* **Passage to read**:

Re: [PATCH] fs/exec.c: Add fast path for ENOENT on PATH search before allocating mm

"Eric W. Biederman" <ebiederm@xxxxxxxxxxxx> · Thu, 09 Nov 2023 23:26:23 -0600

Mateusz Guzik <mjguzik@xxxxxxxxx> writes:

> On 11/9/23, Eric W. Biederman <ebiederm@xxxxxxxxxxxx> wrote:
>> Mateusz Guzik <mjguzik@xxxxxxxxx> writes:
>>> sched_exec causes migration only for only few % of execs in the bench,
>>> but when it does happen there is tons of overhead elsewhere.
>>>
>>> I expect real programs which get past execve will be prone to
>>> migrating anyway, regardless of what sched_exec is doing.
>>>
>>> That is to say, while sched_exec buggering off here would be nice, I
>>> think for real-world wins the thing to investigate is the overhead
>>> which comes from migration to begin with.
>>
>> I have a vague memory that the idea is that there is a point during exec
>> when it should be much less expensive than normal to allow migration
>> between cpus because all of the old state has gone away.
>>
>> Assuming that is the rationale, if we are getting lock contention
>> then either there is a global lock in there, or there is the potential
>> to pick a less expensive location within exec.
>>
>
> Given the commit below I think the term "migration cost" is overloaded here.
>
> By migration cost in my previous mail I meant the immediate cost
> (stop_one_cpu and so on), but also the aftermath -- for example tlb
> flushes on another CPU when tearing down your now-defunct mm after you
> switched.
>
> For testing purposes I verified commenting out sched_exec and not
> using taskset still gives me about 9.5k ops/s.
>
> I 100% agree should the task be moved between NUMA domains, it makes
> sense to do it when it has the smallest footprint. I don't know what
> the original patch did, the current code just picks a CPU and migrates
> to it, regardless of NUMA considerations. I will note that the goal
> would still be achieved by comparing domains and doing nothing if they
> match.
>
> I think this would be nice to fix, but it is definitely not a big
> deal. I guess the question is to Peter Zijlstra if this sounds
> reasonable.

Perhaps I misread the trace. My point was simply that the sched_exec
seemed to be causing lock contention because what was on one cpu is
now on another cpu, and we are now getting cross cpu lock ping-pongs.

If the sched_exec is causing exec to cause cross cpu lock ping-pongs,
then we can move sched_exec to a better place within exec.  It has
already happened once, shortly after it was introduced.

Ultimately we want the sched_exec to be in the cheapest place within
exec that we can find.

Eric

* **Raw records**:
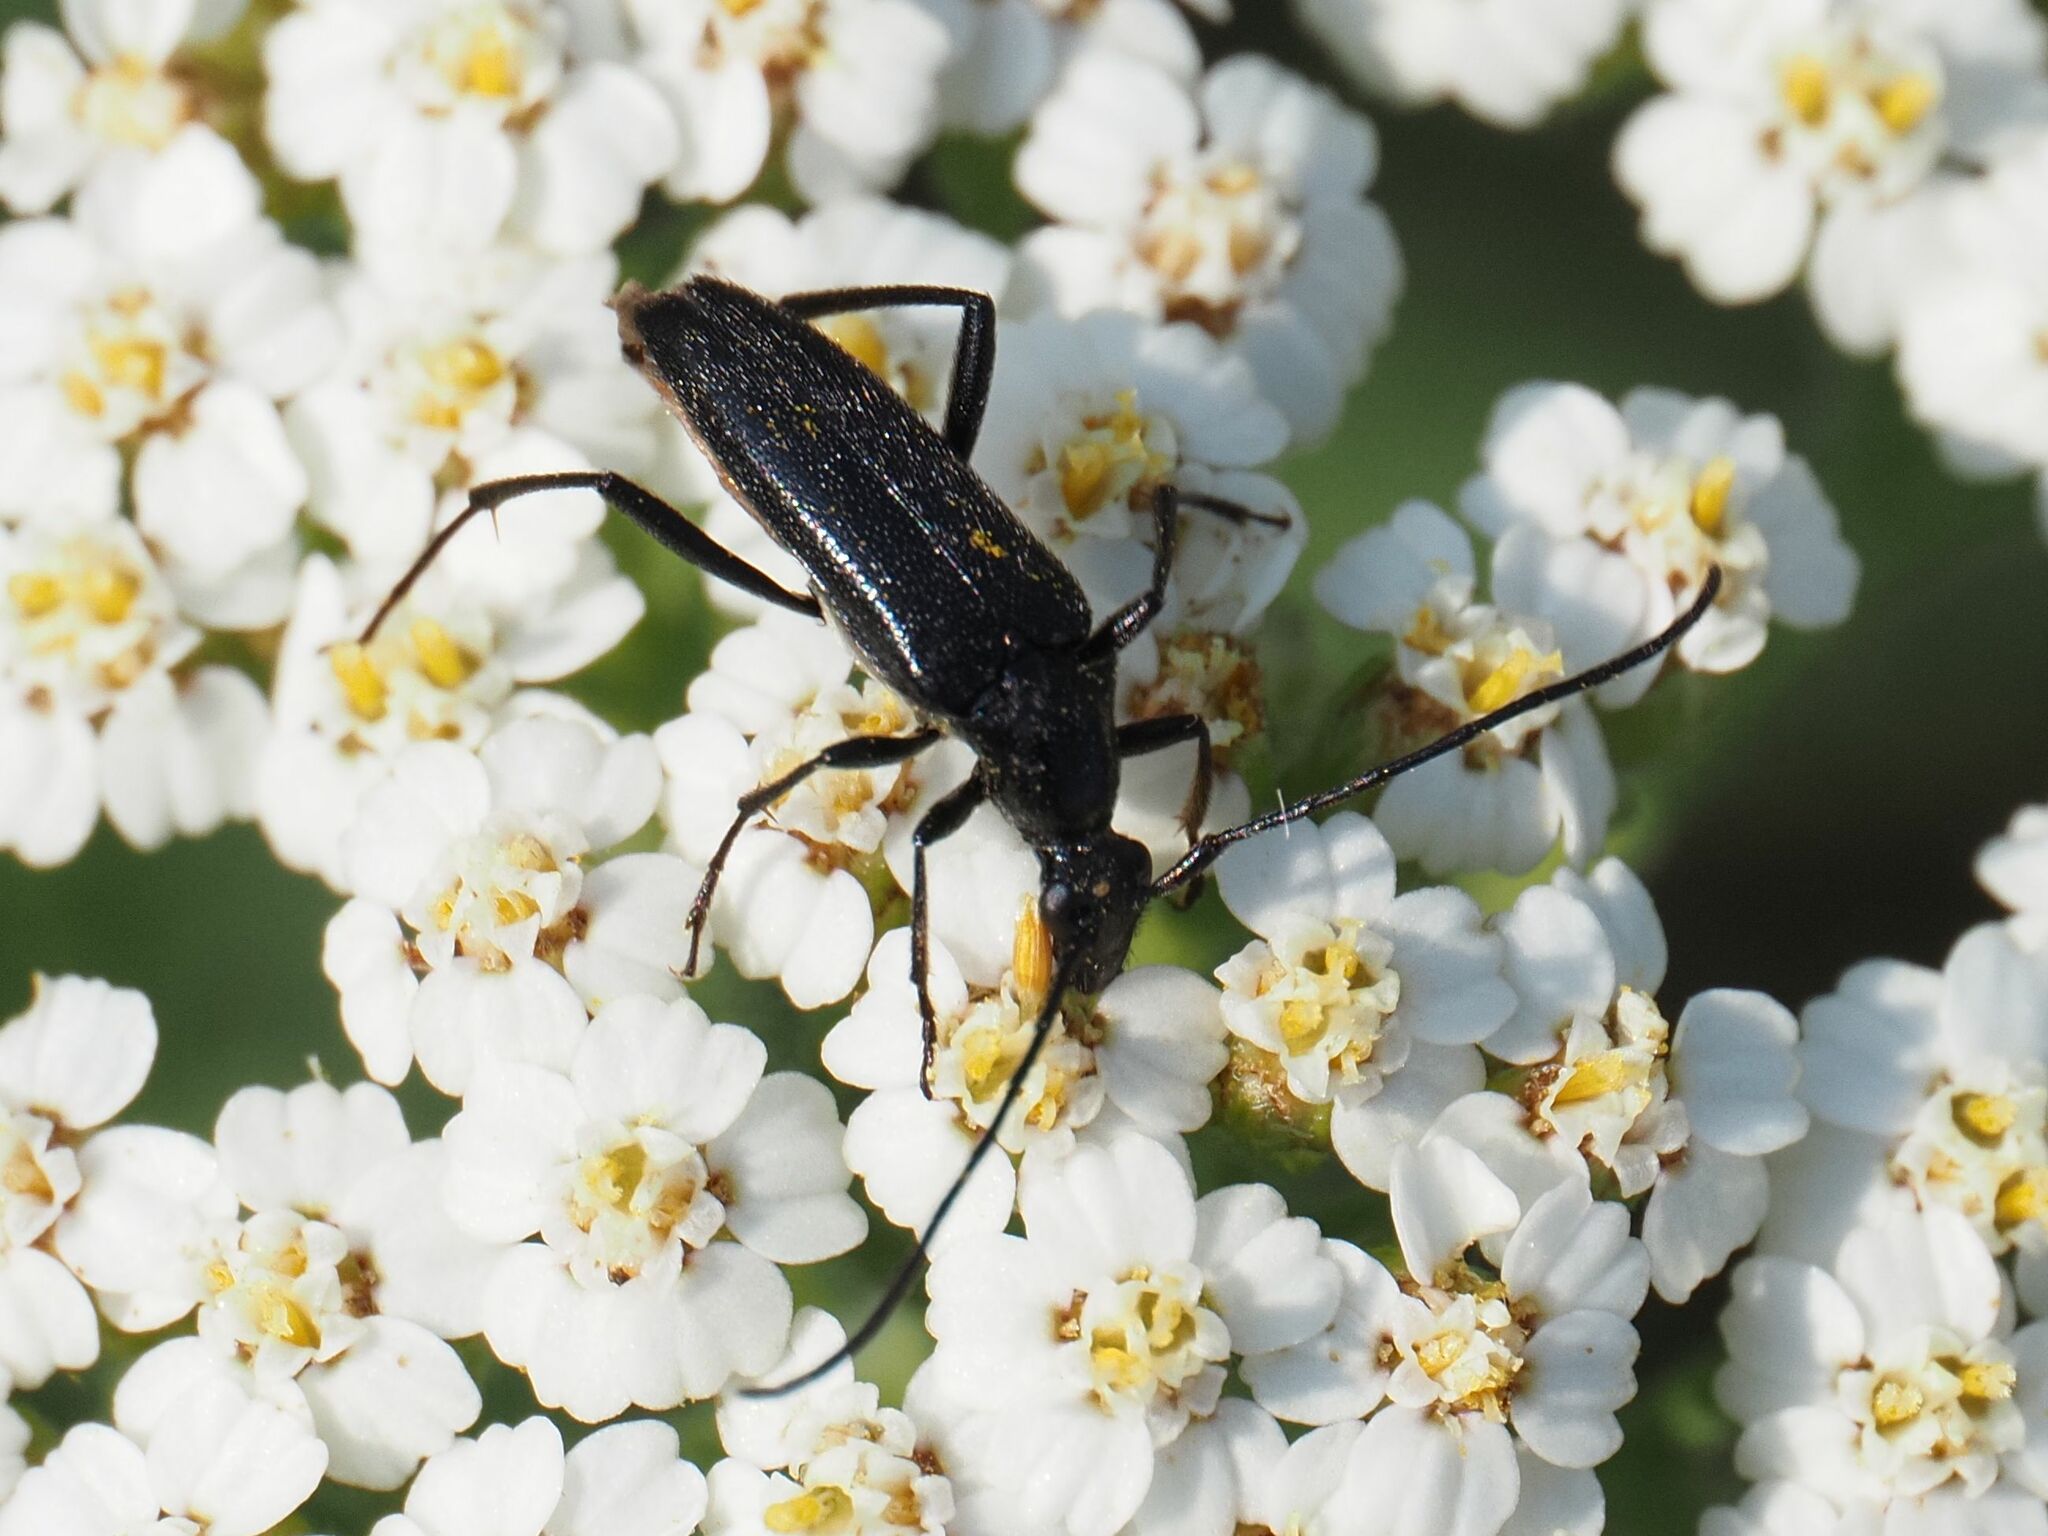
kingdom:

---

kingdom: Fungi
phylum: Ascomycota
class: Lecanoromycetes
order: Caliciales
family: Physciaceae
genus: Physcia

* **Exercise brief**: Return the passage of the mailing-list reply starting at "Perhaps I misread" and ending at "it was introduced.", copied word for word.

* **Problem solution**:
Perhaps I misread the trace. My point was simply that the sched_exec
seemed to be causing lock contention because what was on one cpu is
now on another cpu, and we are now getting cross cpu lock ping-pongs.

If the sched_exec is causing exec to cause cross cpu lock ping-pongs,
then we can move sched_exec to a better place within exec.  It has
already happened once, shortly after it was introduced.